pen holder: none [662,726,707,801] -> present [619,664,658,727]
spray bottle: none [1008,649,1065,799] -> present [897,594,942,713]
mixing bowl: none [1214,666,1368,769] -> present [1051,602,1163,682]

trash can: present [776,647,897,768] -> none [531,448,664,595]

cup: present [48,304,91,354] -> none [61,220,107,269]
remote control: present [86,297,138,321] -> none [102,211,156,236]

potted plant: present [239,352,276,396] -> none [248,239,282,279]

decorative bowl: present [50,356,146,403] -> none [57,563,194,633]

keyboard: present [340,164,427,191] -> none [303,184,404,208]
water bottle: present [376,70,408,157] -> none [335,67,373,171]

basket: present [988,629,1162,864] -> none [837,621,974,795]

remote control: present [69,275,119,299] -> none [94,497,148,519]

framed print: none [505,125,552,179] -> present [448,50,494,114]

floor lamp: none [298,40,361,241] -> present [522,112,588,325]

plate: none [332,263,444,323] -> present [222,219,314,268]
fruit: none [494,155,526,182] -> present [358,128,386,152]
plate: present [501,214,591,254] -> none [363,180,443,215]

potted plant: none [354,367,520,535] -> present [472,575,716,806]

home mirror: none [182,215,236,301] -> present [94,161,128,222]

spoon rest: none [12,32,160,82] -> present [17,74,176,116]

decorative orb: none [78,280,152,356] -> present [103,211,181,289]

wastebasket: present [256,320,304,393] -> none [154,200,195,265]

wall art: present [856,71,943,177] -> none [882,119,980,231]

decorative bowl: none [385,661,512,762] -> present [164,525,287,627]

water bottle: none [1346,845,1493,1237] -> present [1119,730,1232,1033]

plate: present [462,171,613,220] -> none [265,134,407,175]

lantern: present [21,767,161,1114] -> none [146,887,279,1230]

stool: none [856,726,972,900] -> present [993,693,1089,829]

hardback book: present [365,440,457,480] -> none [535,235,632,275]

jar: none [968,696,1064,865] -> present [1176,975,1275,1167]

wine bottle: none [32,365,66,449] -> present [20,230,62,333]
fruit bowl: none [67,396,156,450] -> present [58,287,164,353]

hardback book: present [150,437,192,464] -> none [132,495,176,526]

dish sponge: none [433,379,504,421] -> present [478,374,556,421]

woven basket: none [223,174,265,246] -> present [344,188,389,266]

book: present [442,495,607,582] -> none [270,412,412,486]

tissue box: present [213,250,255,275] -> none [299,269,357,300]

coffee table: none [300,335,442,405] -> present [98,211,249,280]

> REQUIRED WORK
Copy out the data above word for word, starting at its first line and ending with the line that contains "water bottle: present".

> THE COMPLETED TASK
pen holder: none [662,726,707,801] -> present [619,664,658,727]
spray bottle: none [1008,649,1065,799] -> present [897,594,942,713]
mixing bowl: none [1214,666,1368,769] -> present [1051,602,1163,682]

trash can: present [776,647,897,768] -> none [531,448,664,595]

cup: present [48,304,91,354] -> none [61,220,107,269]
remote control: present [86,297,138,321] -> none [102,211,156,236]

potted plant: present [239,352,276,396] -> none [248,239,282,279]

decorative bowl: present [50,356,146,403] -> none [57,563,194,633]

keyboard: present [340,164,427,191] -> none [303,184,404,208]
water bottle: present [376,70,408,157] -> none [335,67,373,171]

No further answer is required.